■ **WORK TO BE COMPLETED**: Pick out every line in the records that contains the string "Toekomst", treating uppercase and lowercase as different.

=-=-=-=-=

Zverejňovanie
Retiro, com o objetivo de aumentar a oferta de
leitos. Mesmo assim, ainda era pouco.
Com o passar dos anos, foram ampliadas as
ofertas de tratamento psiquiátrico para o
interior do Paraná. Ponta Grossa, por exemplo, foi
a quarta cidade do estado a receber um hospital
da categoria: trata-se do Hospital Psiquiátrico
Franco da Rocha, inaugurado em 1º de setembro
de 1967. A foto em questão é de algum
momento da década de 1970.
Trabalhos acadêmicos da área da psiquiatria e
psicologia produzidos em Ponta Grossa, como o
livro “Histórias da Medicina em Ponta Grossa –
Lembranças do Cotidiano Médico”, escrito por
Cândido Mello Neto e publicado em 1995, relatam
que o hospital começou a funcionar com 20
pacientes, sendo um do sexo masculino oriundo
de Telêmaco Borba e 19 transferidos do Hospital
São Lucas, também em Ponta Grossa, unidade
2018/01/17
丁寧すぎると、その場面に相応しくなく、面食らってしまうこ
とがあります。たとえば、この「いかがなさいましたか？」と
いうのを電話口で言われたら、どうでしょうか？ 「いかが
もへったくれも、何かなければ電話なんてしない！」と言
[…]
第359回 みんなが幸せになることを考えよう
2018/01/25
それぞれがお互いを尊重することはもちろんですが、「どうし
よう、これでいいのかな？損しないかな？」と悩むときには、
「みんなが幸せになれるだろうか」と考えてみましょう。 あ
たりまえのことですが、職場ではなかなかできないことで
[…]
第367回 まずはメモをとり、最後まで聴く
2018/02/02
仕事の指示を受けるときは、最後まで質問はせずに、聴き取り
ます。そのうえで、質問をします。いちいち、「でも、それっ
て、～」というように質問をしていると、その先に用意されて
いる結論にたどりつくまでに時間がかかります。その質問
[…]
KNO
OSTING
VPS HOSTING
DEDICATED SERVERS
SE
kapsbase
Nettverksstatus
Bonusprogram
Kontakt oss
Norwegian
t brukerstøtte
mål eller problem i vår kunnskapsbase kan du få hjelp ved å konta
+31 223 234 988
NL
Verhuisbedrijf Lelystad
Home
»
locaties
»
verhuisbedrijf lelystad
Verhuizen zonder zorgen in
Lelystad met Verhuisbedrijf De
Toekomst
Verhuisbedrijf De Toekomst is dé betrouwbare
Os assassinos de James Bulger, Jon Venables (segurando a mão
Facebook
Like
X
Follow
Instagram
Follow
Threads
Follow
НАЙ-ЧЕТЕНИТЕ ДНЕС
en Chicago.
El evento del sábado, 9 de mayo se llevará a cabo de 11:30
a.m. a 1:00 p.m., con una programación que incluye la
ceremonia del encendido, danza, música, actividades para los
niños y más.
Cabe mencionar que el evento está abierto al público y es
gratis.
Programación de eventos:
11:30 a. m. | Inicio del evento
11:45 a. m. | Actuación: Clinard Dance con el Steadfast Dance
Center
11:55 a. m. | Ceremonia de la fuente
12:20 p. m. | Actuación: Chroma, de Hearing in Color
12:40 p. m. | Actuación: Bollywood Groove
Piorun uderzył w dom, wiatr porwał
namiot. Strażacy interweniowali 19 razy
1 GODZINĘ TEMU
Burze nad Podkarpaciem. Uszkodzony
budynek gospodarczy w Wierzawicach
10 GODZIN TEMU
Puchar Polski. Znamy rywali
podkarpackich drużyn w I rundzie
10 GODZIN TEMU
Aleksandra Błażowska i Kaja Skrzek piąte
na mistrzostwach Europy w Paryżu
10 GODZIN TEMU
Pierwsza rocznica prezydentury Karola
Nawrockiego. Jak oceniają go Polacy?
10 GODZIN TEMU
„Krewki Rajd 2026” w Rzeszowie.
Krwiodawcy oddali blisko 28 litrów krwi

=-=-=-=-=

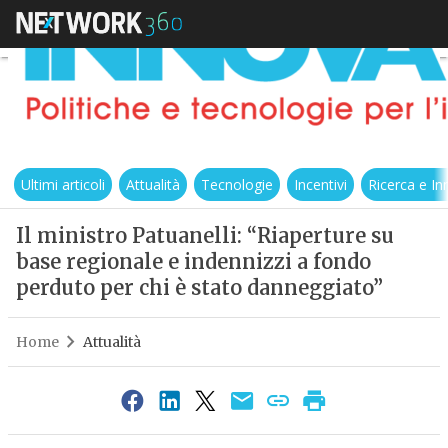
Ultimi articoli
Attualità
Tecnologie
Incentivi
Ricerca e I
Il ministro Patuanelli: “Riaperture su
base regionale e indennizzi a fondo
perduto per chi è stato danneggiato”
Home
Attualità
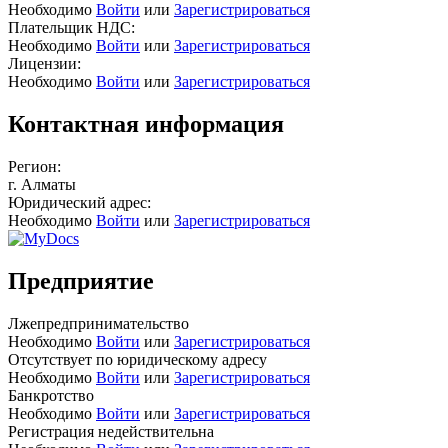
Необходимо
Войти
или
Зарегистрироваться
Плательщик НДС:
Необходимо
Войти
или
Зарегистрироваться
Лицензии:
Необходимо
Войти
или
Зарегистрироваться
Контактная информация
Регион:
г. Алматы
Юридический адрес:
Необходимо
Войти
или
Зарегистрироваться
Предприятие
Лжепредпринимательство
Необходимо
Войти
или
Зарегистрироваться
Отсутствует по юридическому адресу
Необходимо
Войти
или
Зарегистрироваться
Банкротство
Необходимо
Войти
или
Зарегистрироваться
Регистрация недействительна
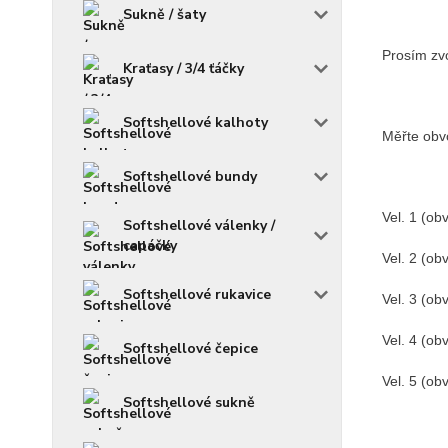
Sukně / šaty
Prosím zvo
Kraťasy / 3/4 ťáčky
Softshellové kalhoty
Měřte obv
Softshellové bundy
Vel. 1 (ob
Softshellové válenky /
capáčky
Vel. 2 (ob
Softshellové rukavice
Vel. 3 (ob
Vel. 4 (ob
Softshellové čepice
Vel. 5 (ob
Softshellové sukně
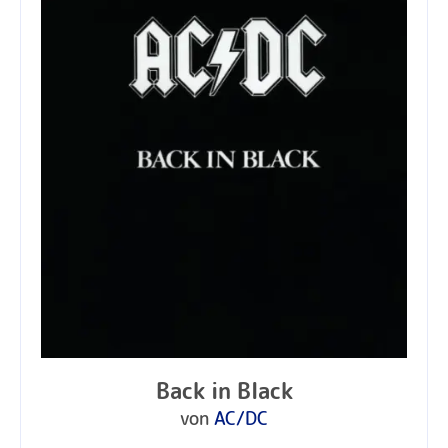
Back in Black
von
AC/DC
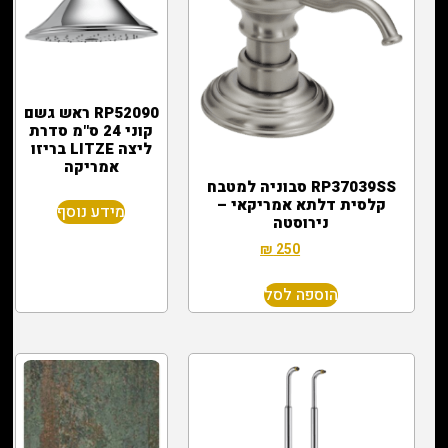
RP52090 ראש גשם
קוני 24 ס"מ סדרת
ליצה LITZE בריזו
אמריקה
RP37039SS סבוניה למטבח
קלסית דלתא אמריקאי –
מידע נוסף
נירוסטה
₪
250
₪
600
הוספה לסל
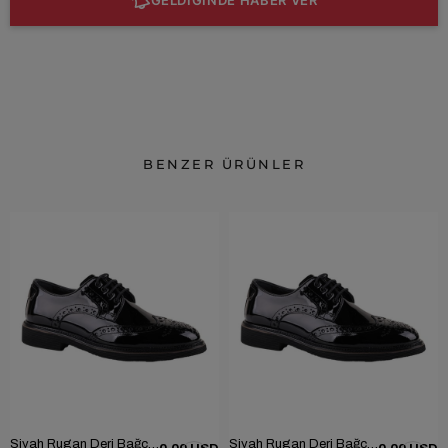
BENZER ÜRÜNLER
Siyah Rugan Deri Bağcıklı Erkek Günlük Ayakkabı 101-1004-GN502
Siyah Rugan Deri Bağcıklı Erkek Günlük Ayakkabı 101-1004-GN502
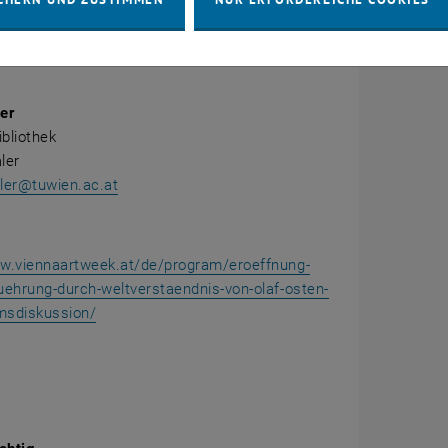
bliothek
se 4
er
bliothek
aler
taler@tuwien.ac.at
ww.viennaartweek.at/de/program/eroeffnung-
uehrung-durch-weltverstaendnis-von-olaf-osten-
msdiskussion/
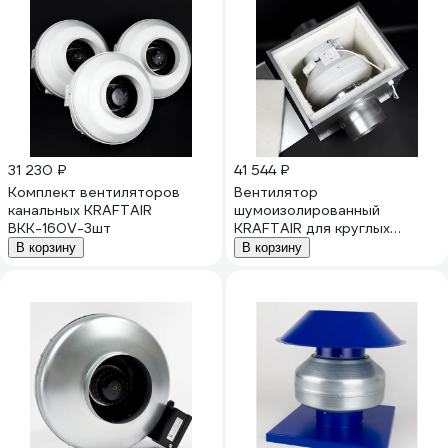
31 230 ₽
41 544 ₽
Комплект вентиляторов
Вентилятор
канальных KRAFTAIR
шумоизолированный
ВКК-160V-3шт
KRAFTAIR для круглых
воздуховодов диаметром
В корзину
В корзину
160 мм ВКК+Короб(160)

=-=-=-=-=

■ **ANSWER BOX**:
Toekomst
Verhuisbedrijf De Toekomst is dé betrouwbare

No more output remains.